6.5 Waivers. The failure of either party hereto
at any time, or from time to time, to require
performance of any of the other party's obligations
under this Agreement shall in no manner affect the
right to enforce any provision of this Agreement at a
subsequent time, and the waiver of any rights arising
out of any breach shall not be construed as a waiver of
any rights arising out of any subsequent breach.
6.6 Severability. The parties intend that this
Agreement be enforceable to the extent of its
provisions. The parties agree that each provision
hereof is a separate and distinct agreement and
independent of the others, so that if any provision
hereof is held to be invalid or unenforceable for any
reason, such invalidity or unenforceability shall not
affect the validity or enforceability of any other
provision hereof.
6.7 Applicable Law. The provisions of this
Agreement shall be governed and interpreted in
accordance with the laws of the State of Arizona.
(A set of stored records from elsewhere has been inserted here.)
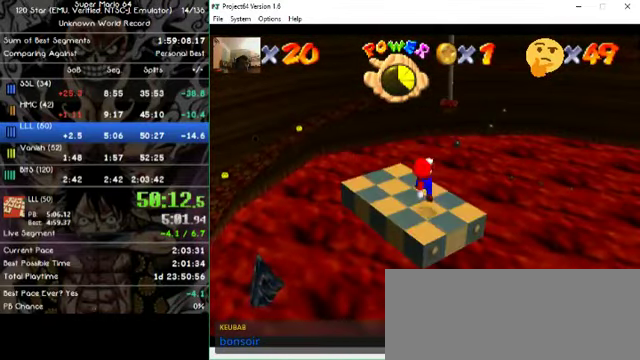
Gameplay with a controller (Nintendo layout); each line is a JSON object with the inputs held at the frame after it (dt_ms = milliseconds from this image to that frame). "events" lists button and stick changes between this image and that frame as [ms after this image, input, new state], when the widget could be followed in between. Not read: A B L1 L3 R1 R3 X Y Z.
{"dt_ms": 500, "buttons": [], "left_stick": "up", "events": []}
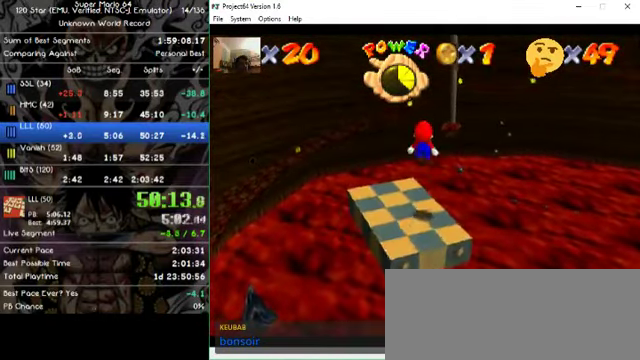
{"dt_ms": 500, "buttons": [], "left_stick": "up-right", "events": [[334, "left_stick", "up-right"]]}
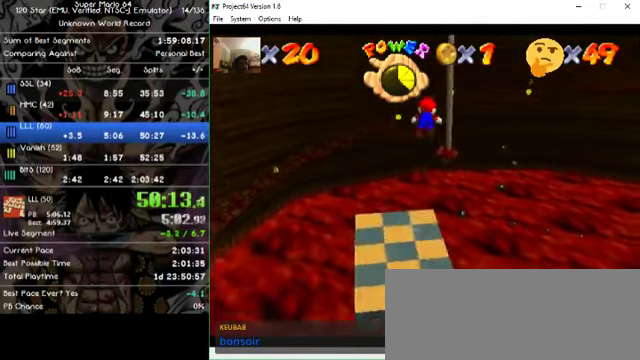
{"dt_ms": 1000, "buttons": [], "left_stick": "up", "events": [[634, "left_stick", "up"]]}
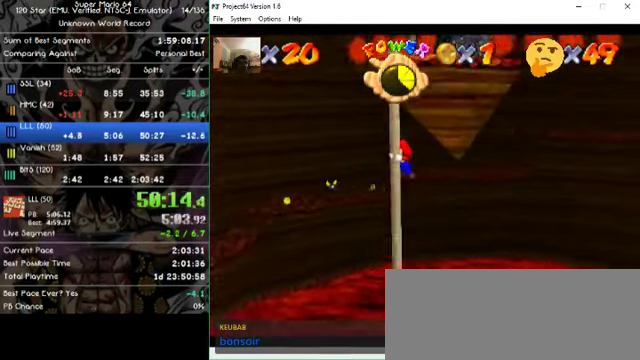
{"dt_ms": 500, "buttons": [], "left_stick": "up", "events": []}
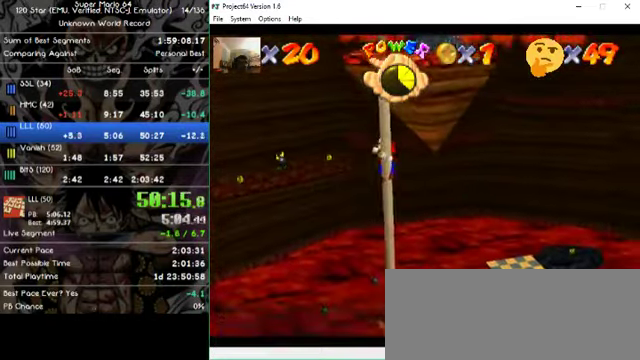
{"dt_ms": 500, "buttons": [], "left_stick": "up-left", "events": [[234, "left_stick", "center"], [300, "left_stick", "left"], [367, "left_stick", "up-left"]]}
6.8 Venue. The parties hereby agree that any
dispute between them regarding this Agreement will be
resolved in Pima County Superior Court, Tucson,
Arizona, and the parties hereby consent to the
jurisdiction of said court.
IN WITNESS HEREOF, the parties hereto have
executed this Agreement as of the date first above
written.
EMPLOYEE: EMPLOYER:
PETROSUN EXPLORATION
&
PRODUCTION, INC.,
an Arizona
corporation
__/s/________ ___/s/___________
Gordon LeBlanc, Jr. By: Jonathan Roberts,
Member, Board of
Directors
EXHIBIT 3
CRONUS CORPORATION, INCENTIVE STOCK OPTION PLAN
GRANT OF INCENTIVE STOCK OPTION
Date of Grant: March 31 ,1997
THIS GRANT, dated as of the date of grant first stated
above (the "Date of Grant"), is delivered by Cronus
Corporation, a Nevada corporation ("Cronus") to Gordon
LeBlanc, Jr. (the "Grantee"), who is an employee or
officer of Cronus or one of its subsidiaries (the
Grantee's employer is sometimes referred to herein as
the "Employer").
WHEREAS, the Board of Directors (the "Board") on
November 1, 1995, adopted, the Incentive Stock Option
Plan (the "Plan");
WHEREAS, the Plan provides for the granting of
incentive stock options by a committee to be appointed
by the Board (the "Committee") to directors, officers
and key employees of Cronus or any subsidiary of Cronus
(excluding directors and officers who are not
employees) to purchase, or to exercise certain rights
with respect to, shares of the Class A Common Stock of
Cronus, par value $.001 per share (the "Stock"), in
accordance with the terms and provisions thereof; and
WHEREAS, the Committee considers the Grantee to be a
person who is eligible for a grant of incentive stock
options under the Plan, and has determined that it
would be in the best interest of Cronus to grant the
incentive stock options documented herein.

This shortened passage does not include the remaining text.